*** Opening Information given ***
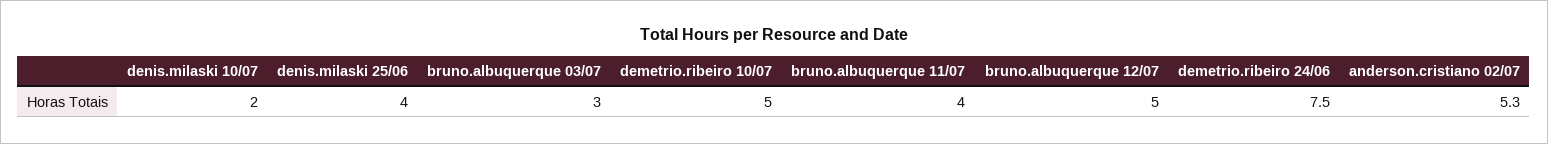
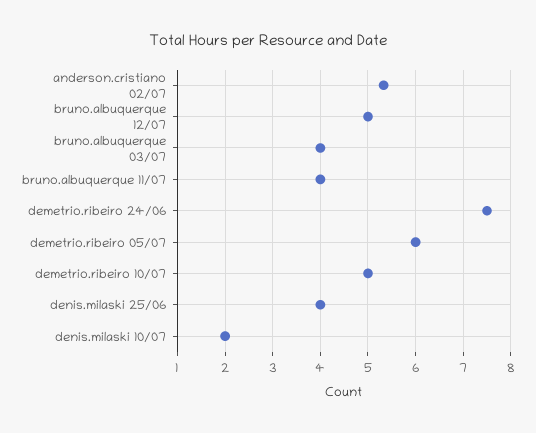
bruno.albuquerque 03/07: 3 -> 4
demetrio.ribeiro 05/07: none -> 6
*** Closing Information given ***
*** Opening Information given ***
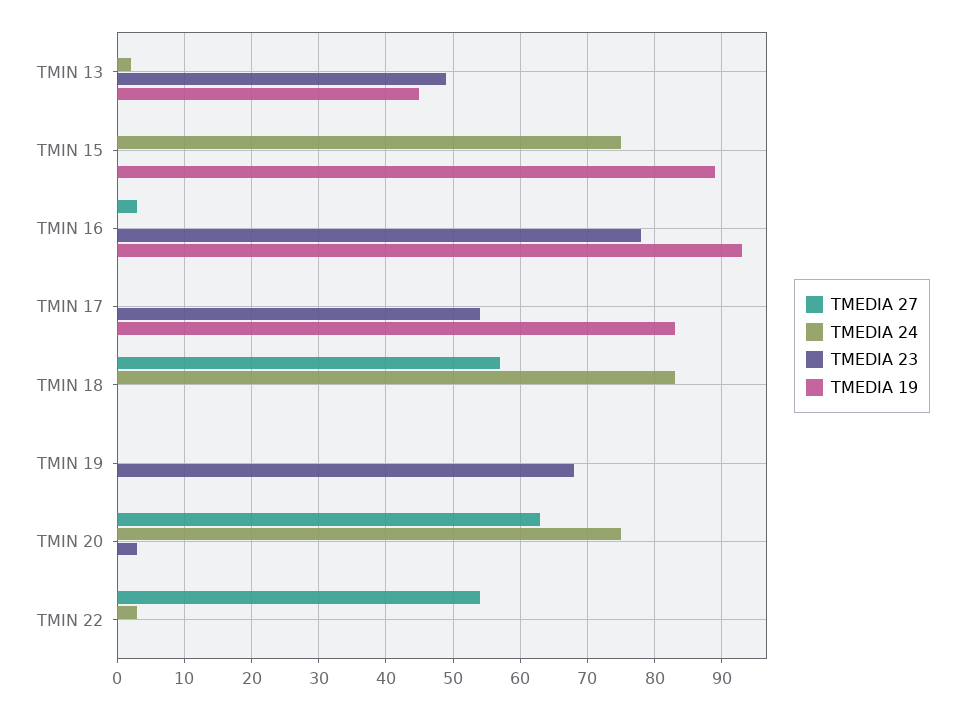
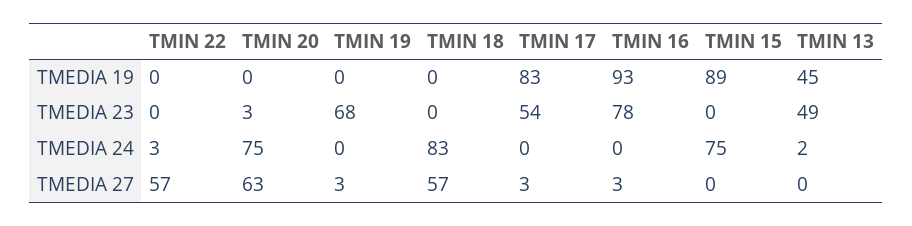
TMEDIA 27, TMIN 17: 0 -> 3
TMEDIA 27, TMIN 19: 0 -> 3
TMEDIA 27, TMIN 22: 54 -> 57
*** Closing Information given ***
*** Opening Information given ***
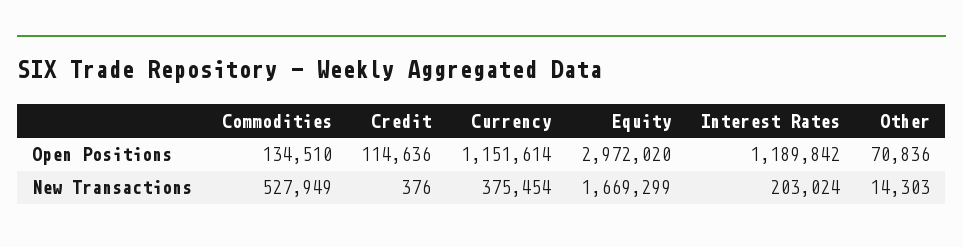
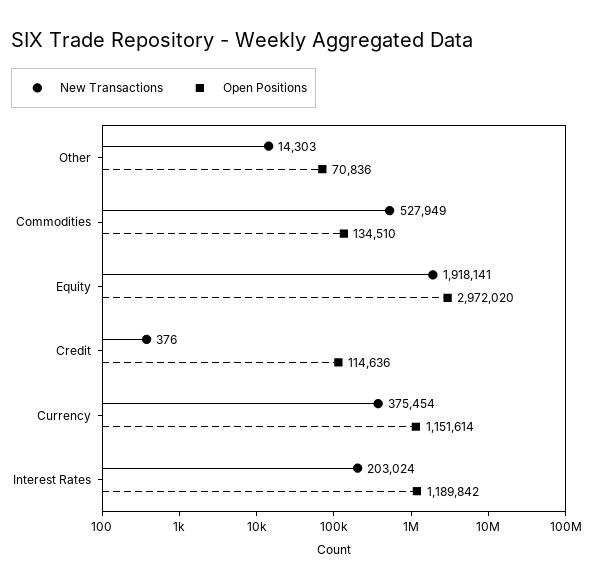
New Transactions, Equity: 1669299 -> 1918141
*** Closing Information given ***
Work order
Your task is to copy each line from the material above that includes the word "TMEDIA".

Exercise output
TMEDIA 27, TMIN 17: 0 -> 3
TMEDIA 27, TMIN 19: 0 -> 3
TMEDIA 27, TMIN 22: 54 -> 57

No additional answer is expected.